SuaraMalang.id - Kepercayaan adalah mata uang paling berharga dalam kerukunan tetangga. Namun, di RW 06 Kelurahan Jodipan, Kota Malang, kepercayaan itu hancur berantakan di tangan bendaharanya sendiri.
CBH, pria berusia 59 tahun yang seharusnya menjaga amanah iuran warga, kini harus meringkuk di balik jeruji besi setelah uang kas senilai Rp126,7 juta amblas tak bersisa.
Ironisnya, uang ratusan juta tersebut tidak digunakan untuk kemewahan pribadi, melainkan ludes diserahkan kepada sindikat penipuan investasi online.

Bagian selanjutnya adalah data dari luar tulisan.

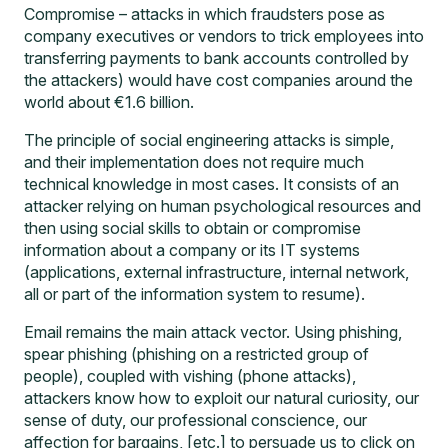
Compromise – attacks in which fraudsters pose as
company executives or vendors to trick employees into
transferring payments to bank accounts controlled by
the attackers) would have cost companies around the
world about €1.6 billion.
The principle of social engineering attacks is simple,
and their implementation does not require much
technical knowledge in most cases. It consists of an
attacker relying on human psychological resources and
then using social skills to obtain or compromise
information about a company or its IT systems
(applications, external infrastructure, internal network,
all or part of the information system to resume).
Email remains the main attack vector. Using phishing,
spear phishing (phishing on a restricted group of
people), coupled with vishing (phone attacks),
attackers know how to exploit our natural curiosity, our
sense of duty, our professional conscience, our
affection for bargains, [etc.] to persuade us to click on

Petaka bermula saat CBH tergiur dengan iming-iming keuntungan berlipat ganda dalam sebuah grup Telegram bernama Meta Business Partner. Tanpa seizin pengurus RW maupun 17 Ketua RT yang rutin menyetorkan iuran warga sejak 2024, CBH mulai bermain api.
Baca Juga:Warga Malang Hadapi Harga BBM Baru: Pertalite Jadi Primadona, Antrean Mengular hingga Stok Ludes
Secara bertahap, ia menguras saldo kas yang seharusnya digunakan untuk kepentingan warga Jodipan. Uang itu dikirim berkali-kali kepada sosok asing yang dikenalnya hanya melalui media sosial dan WhatsApp.

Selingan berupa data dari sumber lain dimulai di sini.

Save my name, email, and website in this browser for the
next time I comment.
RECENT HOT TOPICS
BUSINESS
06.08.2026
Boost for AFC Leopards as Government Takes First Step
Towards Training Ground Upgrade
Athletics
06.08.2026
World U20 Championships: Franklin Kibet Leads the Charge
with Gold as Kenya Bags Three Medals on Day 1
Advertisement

Alih-alih mendapatkan profit yang dijanjikan, uang rakyat itu justru mengalir ke kantong penipu yang identitasnya antah berantah.
"Tersangka tergiur investasi online yang menjanjikan keuntungan berlipat. Dana dikirim bertahap, tetapi tidak pernah kembali," ungkap Kasatreskrim Polresta Malang Kota, Kompol Rahmad Aji Prabowo, Selasa (1/9/2026) dikutip dari beritajatim.com--jaringan Suara.com.
Aksi investasi gelap ini akhirnya menemui jalan buntu saat pengurus RW melakukan audit rutin terhadap pembukuan. Kecurigaan muncul ketika melihat angka-angka di atas kertas tidak sinkron dengan fisik uang yang ada.
Seharusnya, saldo kas mencatatkan angka Rp126.784.400. Namun, saat diperiksa, petugas menemukan lubang menganga yang sangat besar.
Baca Juga:Gunung Semeru Membara: Nasib 170 Pendaki di Ranu Kumbolo Akhirnya Terjawab
CBH tak bisa lagi mengelak. Bukti rekapitulasi iuran, buku kas, hingga kuitansi pembayaran menjadi saksi bisu pengkhianatan amanah tersebut.
Tak butuh waktu lama, pengurus RW pun melaporkan sang bendahara ke Polresta Malang Kota pada 27 Juni 2026. Penyelidikan kepolisian dengan cepat mengungkap ke mana larinya uang tersebut yakni habis dimakan skema investasi bodong.
Kini, masa tua CBH terancam dihabiskan di dalam sel. Ia dijerat dengan Pasal 486 KUHP tentang penggelapan dengan ancaman hukuman yang serius.
Polisi pun tengah mempercepat pelimpahan berkas perkara ke Kejaksaan Negeri Kota Malang agar kasus ini segera disidangkan.